Il quadro che ha davanti la Bce, confermato dal Bollettino economico, è di una crescita che, nello scenario base, si ferma al 3,7% nel 2022 (4,2% era la stima pre-guerra) e al 2,8% nel 2023. Ma c'è anche uno scenario "grave" con una crescita che dal 5,4% del 2021 crolla al 2,3% quest'anno e il prossimo. S&P, che ha tolto 0,7 punti percentuali alla crescita mondiale (3,7% nel 2022) ha già tagliato al 3,2% la sua previsione per l'area euro dal 4,4% di poche settimane fa. Gli indici Pmi dell'Eurozona segnalano una tenuta (54,5 a febbraio), ma anche un forte peggioramento delle aspettative future. Tutto, infatti, rischia di peggiorare con il prolungarsi della guerra e l'escalation delle sanzioni: è la stessa Bce ad avvertire che "i rischi estremi al ribasso derivanti da un ulteriore inasprimento delle tensioni potrebbero essere significativi e compromettere la ripresa mondiale".

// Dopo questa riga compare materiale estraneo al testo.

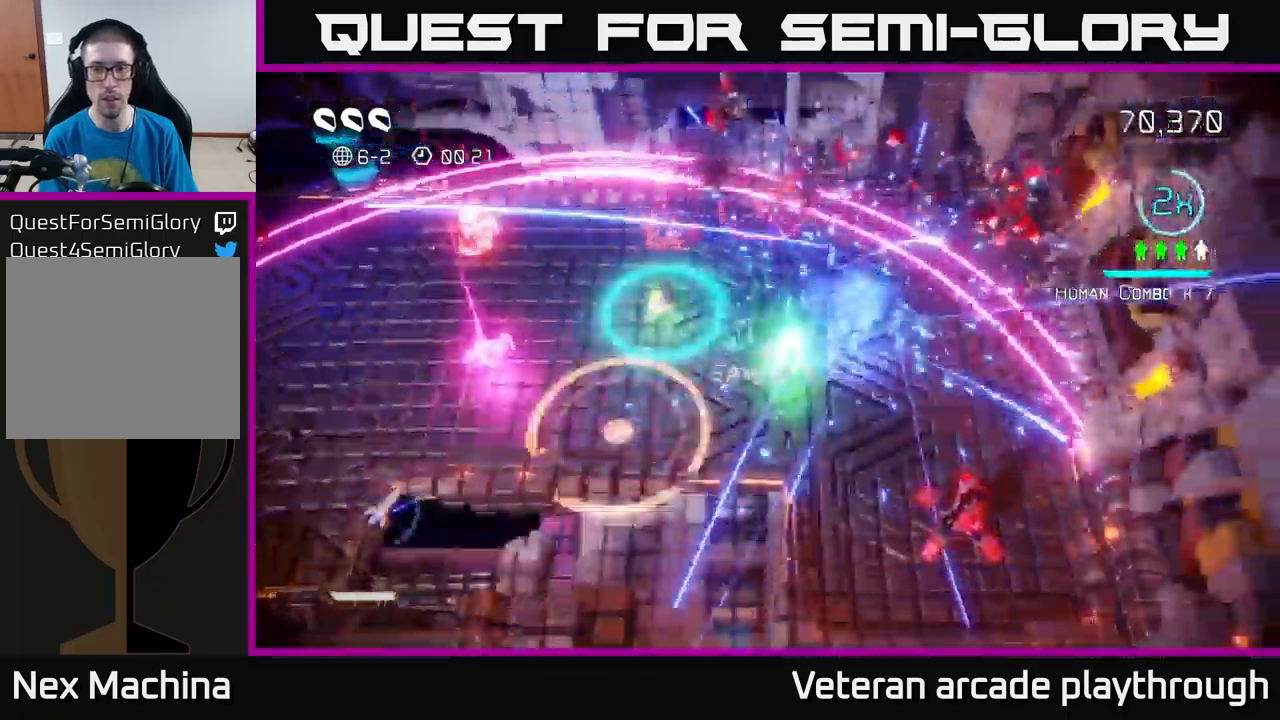
{"buttons": [], "left_stick": "down-right", "right_stick": "down", "events": [[150, "left_stick", "right"], [217, "right_stick", "down"], [417, "left_stick", "down-right"]]}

Il timore principale è che lasciar correre l'inflazione peggiorerebbe le prospettive economiche, proprio come accadde dopo lo shock petrolifero. Lo scenario principale della Bce stima l'inflazione al 4,1% quest'anno, quello "grave" al 7,1%. S&P scrive 5,1%. Nessuno sa esattamente come andrà a finire, ora che anche uno 'stop' all'import di gas dalla Russia è sul tavolo e che Mosca risponde chiedendo di essere pagata in rubli. Per la Bce, allo stato attuale è meglio non soffiare sul fuoco dell'inflazione continuando con acquisti netti di debito. In assenza di sorprese sempre possibili (come una recessione globale causata dalla guerra), l'orientamento è, da settembre in poi, tenere aperto solo il canale dei reinvestimenti dei bond già in pancia a Francoforte che arrivano a scadenza. Come ha sottolineato più volte il governatore della Banca d'Italia Ignazio Visco, non è una stretta monetaria e ci sono varie opzioni per contenere l'impatto negativo sulla crescita. La 'normalizzazione' non risparmia le banche: la Bce ritirerà gradualmente - in tre fasi fino al 2024 - le misure per sostenere il credito durante la pandemia, e già da luglio gli haircut (scarti di garanzia) sulle garanzie collaterali vedranno lo 'sconto' pandemico ridursi dal 20 al 10%.
Da una parte la Bce conta su misure di stimolo all'economia da parte dell'Ue: "le politiche di bilancio devono continuare a essere in grado di reagire rapidamente in funzione dell'evolvere della situazione". Dall'altra punta (e il dibattito è in corso) proprio sui reinvestimenti che saranno mirati verso i Paesi che dovessero vedere un rialzo eccessivo degli spread. Come l'Italia, che peraltro, nella fuga dal rischio che ha premiato i bond governativi, dal picco di oltre 170 del 23 febbraio ha visto lo spread riassestarsi in zona 150.